The Jacobins of the Iraqi "globulation" will not be found among the resistance or even among the electoral political parties. They will be found in the ranks of Halliburton and its subsidiary KBR (formerly Kellogg Brown and Root), among other global corporations who operate in the country. Whistleblowers among former employees and government regulators came forward in 2004 with long depositions on how KBR used its proximity and intimacy with the Bush administration to gain non-bid contracts and how it over-billed the U.S. government for its services. Friedman entirely ignores Halliburton and KBR, two pillars of the new "globulation" at work in Iraq. To date Halliburton/KBR has billed the U.S. government almost $10 billion for its logistical work in Iraq, much of this including vastly inflated gasoline bills and extravagant expenses for its managers who live in Kuwait City. One government overseer of the contract has been fired (Bunnatine Greenhouse of the U.S. Corps of Engineers), and others who have tried to get the story out have been maligned or censored. Michael Shnayerson in a Vanity Fair expose (April 2005) writes: "The picture that emerges [of Halliburton/KBR] is of a company like the one in John Grisham's The Firm, a rogue operation, with corrupt management, cynically conning the federal government as it rakes in billions of ill-earned taxpayer dollars." These Halliburton-KBR contracts came at a time when the firm faced enormous liabilities from an asbestos lawsuit ($4.2 billion) within the U.S. It would have gone the way of Enron in 2002-2003 if its former CEO Dick Cheney's administration had not come to its rescue with these no-bid deals. By avoiding the sleaze within Corporate America, Friedman is able to paint a rosy picture of global capitalism.

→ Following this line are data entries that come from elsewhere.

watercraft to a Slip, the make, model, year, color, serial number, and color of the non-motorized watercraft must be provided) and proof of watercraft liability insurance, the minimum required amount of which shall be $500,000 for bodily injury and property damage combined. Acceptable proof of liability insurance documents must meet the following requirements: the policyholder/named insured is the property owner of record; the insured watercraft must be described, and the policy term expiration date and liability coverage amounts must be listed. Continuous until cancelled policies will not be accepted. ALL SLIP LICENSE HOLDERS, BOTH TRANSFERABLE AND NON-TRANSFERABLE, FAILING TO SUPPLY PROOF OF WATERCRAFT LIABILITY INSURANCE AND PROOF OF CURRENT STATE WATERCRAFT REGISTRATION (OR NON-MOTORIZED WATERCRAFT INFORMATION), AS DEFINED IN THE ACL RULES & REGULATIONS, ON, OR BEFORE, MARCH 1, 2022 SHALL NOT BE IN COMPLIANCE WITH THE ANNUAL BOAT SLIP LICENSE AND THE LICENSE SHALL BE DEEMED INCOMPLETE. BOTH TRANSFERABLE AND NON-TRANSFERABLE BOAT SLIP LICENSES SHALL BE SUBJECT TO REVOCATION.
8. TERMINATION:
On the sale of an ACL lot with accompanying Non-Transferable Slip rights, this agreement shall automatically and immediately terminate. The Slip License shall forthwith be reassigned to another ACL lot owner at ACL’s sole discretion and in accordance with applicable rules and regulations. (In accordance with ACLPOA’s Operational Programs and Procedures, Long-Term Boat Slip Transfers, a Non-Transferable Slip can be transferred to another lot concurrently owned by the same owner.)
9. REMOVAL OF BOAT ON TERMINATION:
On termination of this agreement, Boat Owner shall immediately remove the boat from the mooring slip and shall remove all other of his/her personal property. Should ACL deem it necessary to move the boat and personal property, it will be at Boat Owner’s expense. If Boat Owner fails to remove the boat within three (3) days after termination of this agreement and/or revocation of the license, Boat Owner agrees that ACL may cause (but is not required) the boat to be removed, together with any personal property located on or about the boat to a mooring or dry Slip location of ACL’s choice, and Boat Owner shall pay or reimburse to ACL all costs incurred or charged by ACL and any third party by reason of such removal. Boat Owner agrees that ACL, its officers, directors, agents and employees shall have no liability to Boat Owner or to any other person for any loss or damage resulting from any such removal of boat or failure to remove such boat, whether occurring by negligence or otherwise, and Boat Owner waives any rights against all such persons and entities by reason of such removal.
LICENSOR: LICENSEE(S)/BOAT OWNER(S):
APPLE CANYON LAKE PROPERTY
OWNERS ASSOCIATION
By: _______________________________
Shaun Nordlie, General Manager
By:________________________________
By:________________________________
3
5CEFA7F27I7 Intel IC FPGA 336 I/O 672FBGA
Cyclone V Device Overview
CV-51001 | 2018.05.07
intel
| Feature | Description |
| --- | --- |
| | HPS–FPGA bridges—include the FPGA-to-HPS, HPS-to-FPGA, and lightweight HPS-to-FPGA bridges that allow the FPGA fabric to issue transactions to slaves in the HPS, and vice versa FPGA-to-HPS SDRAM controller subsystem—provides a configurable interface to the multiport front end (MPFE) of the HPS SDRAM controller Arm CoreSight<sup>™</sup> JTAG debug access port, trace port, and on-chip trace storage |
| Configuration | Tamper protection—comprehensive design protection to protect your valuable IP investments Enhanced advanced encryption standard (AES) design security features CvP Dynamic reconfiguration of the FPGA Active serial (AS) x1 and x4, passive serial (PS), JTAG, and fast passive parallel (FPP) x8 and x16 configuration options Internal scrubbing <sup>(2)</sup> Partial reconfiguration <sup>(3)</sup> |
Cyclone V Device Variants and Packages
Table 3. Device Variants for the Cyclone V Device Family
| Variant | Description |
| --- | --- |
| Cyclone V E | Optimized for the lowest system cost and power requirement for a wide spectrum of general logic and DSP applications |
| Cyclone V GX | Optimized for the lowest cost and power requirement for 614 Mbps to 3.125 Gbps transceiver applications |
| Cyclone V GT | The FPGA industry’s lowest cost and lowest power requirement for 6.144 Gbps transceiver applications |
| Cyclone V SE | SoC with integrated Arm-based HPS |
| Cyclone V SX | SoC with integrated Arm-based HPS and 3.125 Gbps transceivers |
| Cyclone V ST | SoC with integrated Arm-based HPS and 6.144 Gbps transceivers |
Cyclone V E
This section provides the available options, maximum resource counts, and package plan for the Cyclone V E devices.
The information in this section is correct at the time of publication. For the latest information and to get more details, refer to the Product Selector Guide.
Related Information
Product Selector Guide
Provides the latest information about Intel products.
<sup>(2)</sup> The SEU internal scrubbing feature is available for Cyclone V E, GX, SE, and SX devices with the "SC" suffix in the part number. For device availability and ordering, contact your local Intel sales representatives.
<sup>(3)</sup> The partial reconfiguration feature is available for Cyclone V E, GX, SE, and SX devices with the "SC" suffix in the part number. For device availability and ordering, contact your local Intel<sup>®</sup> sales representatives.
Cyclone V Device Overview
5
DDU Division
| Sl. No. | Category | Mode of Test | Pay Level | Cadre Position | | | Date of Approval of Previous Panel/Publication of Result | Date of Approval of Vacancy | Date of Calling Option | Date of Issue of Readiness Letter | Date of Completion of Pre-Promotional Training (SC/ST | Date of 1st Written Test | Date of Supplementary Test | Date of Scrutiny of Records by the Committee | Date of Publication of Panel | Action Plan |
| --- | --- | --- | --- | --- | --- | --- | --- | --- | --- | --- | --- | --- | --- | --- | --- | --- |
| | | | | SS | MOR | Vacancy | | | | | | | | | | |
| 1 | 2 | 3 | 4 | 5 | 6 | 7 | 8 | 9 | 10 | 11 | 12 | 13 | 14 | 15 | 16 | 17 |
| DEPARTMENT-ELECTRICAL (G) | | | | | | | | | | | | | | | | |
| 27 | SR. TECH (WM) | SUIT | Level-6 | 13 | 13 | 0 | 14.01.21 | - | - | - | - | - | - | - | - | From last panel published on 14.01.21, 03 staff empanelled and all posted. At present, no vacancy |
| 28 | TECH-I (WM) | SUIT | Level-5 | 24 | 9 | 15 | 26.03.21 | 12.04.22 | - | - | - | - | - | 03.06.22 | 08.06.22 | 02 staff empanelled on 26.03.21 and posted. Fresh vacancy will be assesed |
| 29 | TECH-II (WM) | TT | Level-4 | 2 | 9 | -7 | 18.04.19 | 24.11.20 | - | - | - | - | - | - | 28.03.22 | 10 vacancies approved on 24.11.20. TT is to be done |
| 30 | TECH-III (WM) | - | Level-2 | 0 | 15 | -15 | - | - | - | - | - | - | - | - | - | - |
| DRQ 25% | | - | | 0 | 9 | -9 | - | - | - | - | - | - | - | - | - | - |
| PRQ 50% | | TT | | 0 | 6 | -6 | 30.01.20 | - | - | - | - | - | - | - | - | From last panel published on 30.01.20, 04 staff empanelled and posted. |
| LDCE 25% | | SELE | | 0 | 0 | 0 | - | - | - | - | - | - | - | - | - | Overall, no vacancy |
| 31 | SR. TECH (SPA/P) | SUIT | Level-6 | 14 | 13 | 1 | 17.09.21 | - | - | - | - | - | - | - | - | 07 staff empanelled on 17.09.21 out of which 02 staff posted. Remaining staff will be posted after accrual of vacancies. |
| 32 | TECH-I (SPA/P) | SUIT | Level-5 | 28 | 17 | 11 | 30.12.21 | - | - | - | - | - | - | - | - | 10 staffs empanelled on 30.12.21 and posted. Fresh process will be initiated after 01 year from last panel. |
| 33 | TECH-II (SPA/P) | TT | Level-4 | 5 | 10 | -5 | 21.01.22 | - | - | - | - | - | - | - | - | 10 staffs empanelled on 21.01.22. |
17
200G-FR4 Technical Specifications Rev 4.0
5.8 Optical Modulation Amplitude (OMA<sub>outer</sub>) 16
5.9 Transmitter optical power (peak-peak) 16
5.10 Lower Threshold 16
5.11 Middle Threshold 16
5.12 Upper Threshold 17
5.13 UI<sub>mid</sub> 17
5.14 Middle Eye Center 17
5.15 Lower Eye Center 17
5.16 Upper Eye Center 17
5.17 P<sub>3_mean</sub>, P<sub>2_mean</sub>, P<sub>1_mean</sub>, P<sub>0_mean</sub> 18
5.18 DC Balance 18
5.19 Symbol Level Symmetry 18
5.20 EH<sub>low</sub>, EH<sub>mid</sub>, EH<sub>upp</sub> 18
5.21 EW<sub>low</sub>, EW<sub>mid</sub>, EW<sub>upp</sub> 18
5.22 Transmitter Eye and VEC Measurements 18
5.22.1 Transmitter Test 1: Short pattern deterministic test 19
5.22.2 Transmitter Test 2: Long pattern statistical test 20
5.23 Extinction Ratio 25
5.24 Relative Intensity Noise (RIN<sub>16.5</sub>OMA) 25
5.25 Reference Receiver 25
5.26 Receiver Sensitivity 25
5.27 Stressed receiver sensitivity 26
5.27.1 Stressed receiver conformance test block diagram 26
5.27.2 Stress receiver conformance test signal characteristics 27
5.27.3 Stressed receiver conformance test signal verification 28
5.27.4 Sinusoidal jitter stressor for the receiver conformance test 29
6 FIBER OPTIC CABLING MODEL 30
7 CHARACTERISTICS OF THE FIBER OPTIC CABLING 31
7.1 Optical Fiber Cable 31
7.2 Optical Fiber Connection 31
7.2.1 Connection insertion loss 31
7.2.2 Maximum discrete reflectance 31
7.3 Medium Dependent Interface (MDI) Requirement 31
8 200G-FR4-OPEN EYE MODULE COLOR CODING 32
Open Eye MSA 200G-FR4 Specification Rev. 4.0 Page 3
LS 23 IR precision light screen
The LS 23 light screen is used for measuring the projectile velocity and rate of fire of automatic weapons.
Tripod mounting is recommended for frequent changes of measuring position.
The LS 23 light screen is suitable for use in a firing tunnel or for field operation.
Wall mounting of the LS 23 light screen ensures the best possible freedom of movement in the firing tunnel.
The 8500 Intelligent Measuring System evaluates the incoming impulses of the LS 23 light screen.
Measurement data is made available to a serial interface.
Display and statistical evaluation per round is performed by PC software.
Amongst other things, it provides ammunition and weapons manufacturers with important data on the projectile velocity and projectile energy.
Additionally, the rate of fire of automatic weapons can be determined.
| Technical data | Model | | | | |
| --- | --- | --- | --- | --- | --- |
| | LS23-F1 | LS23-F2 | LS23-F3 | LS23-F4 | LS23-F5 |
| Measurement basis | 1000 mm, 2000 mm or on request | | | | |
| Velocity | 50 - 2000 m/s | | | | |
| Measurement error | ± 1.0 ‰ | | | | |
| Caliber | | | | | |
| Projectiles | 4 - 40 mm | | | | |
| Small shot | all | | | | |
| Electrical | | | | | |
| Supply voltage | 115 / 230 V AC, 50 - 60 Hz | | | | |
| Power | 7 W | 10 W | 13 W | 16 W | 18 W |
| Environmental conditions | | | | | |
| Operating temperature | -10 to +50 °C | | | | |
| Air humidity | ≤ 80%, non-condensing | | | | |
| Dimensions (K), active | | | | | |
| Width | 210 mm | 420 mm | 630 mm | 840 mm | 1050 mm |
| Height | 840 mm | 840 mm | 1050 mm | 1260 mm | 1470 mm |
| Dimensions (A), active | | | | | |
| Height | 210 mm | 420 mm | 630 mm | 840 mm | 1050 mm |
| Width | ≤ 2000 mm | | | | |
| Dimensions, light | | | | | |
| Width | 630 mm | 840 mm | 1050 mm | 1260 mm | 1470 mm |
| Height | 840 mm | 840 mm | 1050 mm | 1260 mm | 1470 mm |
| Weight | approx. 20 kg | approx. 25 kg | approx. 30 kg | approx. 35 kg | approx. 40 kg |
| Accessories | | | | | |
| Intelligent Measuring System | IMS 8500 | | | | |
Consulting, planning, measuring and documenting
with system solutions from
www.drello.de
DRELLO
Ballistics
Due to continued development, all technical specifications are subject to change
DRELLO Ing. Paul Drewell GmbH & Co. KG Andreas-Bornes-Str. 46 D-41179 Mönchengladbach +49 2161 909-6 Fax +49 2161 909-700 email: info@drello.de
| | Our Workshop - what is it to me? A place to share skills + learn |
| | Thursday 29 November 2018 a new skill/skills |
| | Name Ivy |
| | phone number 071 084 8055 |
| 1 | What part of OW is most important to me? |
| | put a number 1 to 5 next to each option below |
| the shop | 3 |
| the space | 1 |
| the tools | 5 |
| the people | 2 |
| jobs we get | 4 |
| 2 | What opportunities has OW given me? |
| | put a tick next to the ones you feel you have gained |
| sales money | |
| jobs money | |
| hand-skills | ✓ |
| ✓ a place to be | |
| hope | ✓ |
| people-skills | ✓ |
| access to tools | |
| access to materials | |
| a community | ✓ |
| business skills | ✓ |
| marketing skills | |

In his earlier book (The Lexus and the Olive Tree, 1999), Friedman offered the "Golden Arches Theory of Conflict Prevention", that "no two countries that both had McDonald's had fought a war against each other since each got its McDonald's". If a country had a McDonald's chain, Friedman argued, it had a middle class substantial enough to prevent war. "People in McDonald's countries didn't like to fight wars any more. They preferred to wait in line for burgers." The Kargil War of 1999 belied this theory. In The World is Flat, Friedman offers an updated version, which is no less facile, the "Dell Theory of Conflict Prevention", "The Dell Theory stipulates: no two countries that are both part of a major global supply chain, such as Dell's, will ever fight a war against each other as long as they are both part of the same global supply chain, because people embedded in major global supply chains don't want to fight old-time wars any more." Globalisation not only brings prosperity, but it is also the best foundation for peace. But the Iraq "globulation", the finest example of privatisation we have thus far, is a product of an endless war. The beneficiaries of that war are many of the largest capitalist concerns (Bechtel, KBR) who make no appearance in Friedman's book. There is no Bechtel or Halliburton Theory of Inter-State Conflict Use for Private Profit. Friedman's book is a gift to Corporate America, which is enjoying a season of giving (including the newly anointed SEC chair and the Supreme Court verdict). Everyone in pin stripes is ecstatic.